» **GESTELLTE AUFGABE 1**
Drucke aus dem Wahlkampftext den Abschnitt zwischen „Wahlkampf hautnah: Begegnungen“ und „das als Chance.“ wortgetreu aus, beide Stellen eingeschlossen.
» **GESTELLTE AUFGABE 2**
Führe den Wahlkampftext im Anschluss an seinen letzten Satz fort.

Es gibt Themen, die polarisieren, und es gibt Momente, die einem das Gewicht politischer Verantwortung noch deutlicher spüren lassen. Die Veranstaltung „Flucht und Migration“ am 24. Januar im Bonhoeffer Haus war genau so ein Moment. Gerade einmal drei Kandidierende hatten den Weg dorthin gefunden – wenig überraschend, denn es ist ein emotionalisiertes Thema, bei dem man sich schnell die Finger verbrennen kann. Umso wichtiger fand ich es, dabei zu sein.
Professor Pichls Vortrag eröffnete eine differenzierte und menschliche Perspektive, die an diesem Abend den Ton bestimmte. Hass und Hetze hatten hier keinen Platz. Besonders eindrücklich waren die Stimmen von Menschen, die selbst Flucht erlebt haben – Menschen, die in Deutschland Zuflucht suchten und nun mit Sorge auf die eskalierende Debatte blicken. Ihre Verunsicherung war spürbar, und es war beklemmend zu sehen, dass sie sich in einem Land, das sie einst willkommen hieß, plötzlich nicht mehr sicher fühlen. Das bleibt mir im Gedächtnis.
Wahlkampf hautnah: Begegnungen zwischen Zuversicht und Widerstand
Am Samstag hieß es früh aufstehen: 10:00 Uhr, Wahlstand. Weil ich die Woche über viel unterwegs war, wollte ich diesmal eine Doppelschicht machen – präsent sein, zuhören, mich den Bürgerinnen und Bürgern zeigen. Und es hat sich gelohnt. Es gab viele konstruktive Gespräche, ehrliche Kritik an uns als Partei, aber auch an der Politik insgesamt. Solange ein Dialog möglich ist, sehe ich das als Chance.

» **DATENSÄTZE**
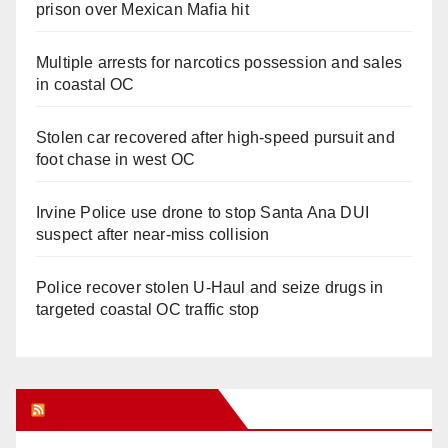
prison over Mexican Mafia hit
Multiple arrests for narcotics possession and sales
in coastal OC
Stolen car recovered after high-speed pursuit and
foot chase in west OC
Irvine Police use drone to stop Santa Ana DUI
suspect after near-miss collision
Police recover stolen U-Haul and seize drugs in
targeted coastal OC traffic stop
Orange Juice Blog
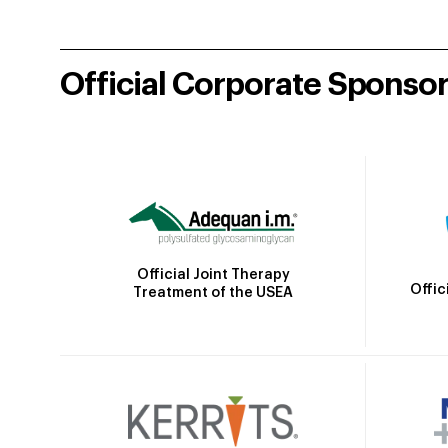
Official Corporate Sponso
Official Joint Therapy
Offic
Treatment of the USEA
* * *
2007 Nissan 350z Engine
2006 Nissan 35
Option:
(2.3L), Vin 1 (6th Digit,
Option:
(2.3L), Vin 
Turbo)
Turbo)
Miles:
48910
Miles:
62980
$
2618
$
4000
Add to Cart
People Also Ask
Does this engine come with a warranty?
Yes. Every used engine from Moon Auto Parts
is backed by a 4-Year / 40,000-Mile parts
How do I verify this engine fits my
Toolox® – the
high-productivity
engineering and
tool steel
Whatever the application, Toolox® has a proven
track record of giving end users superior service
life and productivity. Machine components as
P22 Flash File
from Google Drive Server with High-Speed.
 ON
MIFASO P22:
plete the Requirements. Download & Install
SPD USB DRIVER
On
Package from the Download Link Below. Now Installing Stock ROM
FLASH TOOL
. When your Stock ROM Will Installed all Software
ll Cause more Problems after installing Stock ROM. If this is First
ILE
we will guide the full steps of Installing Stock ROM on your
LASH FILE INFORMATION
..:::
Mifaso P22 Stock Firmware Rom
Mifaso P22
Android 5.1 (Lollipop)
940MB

» **SCHRIFTLICHE ANTWORT 1**
Wahlkampf hautnah: Begegnungen zwischen Zuversicht und Widerstand
Am Samstag hieß es früh aufstehen: 10:00 Uhr, Wahlstand. Weil ich die Woche über viel unterwegs war, wollte ich diesmal eine Doppelschicht machen – präsent sein, zuhören, mich den Bürgerinnen und Bürgern zeigen. Und es hat sich gelohnt. Es gab viele konstruktive Gespräche, ehrliche Kritik an uns als Partei, aber auch an der Politik insgesamt. Solange ein Dialog möglich ist, sehe ich das als Chance.

» **SCHRIFTLICHE ANTWORT 2**
Besonders schön waren die zufälligen Begegnungen mit alten Bekannten, mit Unterstützenden, die sich Zeit genommen haben, um vorbei zu kommen. Doch Wahlkampf hat auch eine andere Seite: Menschen, die sofort aggressiv werden, laut werden, Hass ausspucken, ohne Raum für ein Gespräch zu lassen. Da war es mir wichtig, eine klare Haltung zu zeigen: „So nicht. Nicht mit mir.“ Ich bin dankbar, dass wir als Team zusammengehalten haben und dass sich auch neue Mitglieder mit so viel Engagement eingebracht haben. Nach der langen Schicht war ich erschöpft, aber zufrieden. Genau dafür sind wir auf der Straße.
Politische Zäsuren: Ein Tabubruch mit Folgen
Die Woche danach begann ruhiger – ein paar Presseanfragen, darunter auch eine vom SWR für eine Reportage. Doch dann kam der Mittwoch und mit ihm ein politisches Beben: die Bundestagsdebatte, der Holocaust-Gedenktag und zeitgleich der Tabubruch von Friedrich Merz. Die TAZ schreibt: „Deutschland im Vormerz“ – klar und ein bisschen anarchistisch auf den Punkt gebracht.
An ein und demselben Tag dem Holocaust gedenken und gleichzeitig die Brandmauer zur AfD demontieren – das war eine Zäsur. Die AfD jubelt, Friedrich Merz hat sich verzockt. Für mich steht fest: Eine Koalition mit der CDU ist ab diesem Tag nicht mehr möglich.
Der Wahlkampf geht weiter
Am Samstag geht es wieder an den Wahlstand und in den Haustürwahlkampf. Ich bin gespannt, welche Gespräche mich erwarten – denn wenn diese Woche eins gezeigt hat, dann, dass es wichtiger denn je ist, Haltung zu zeigen.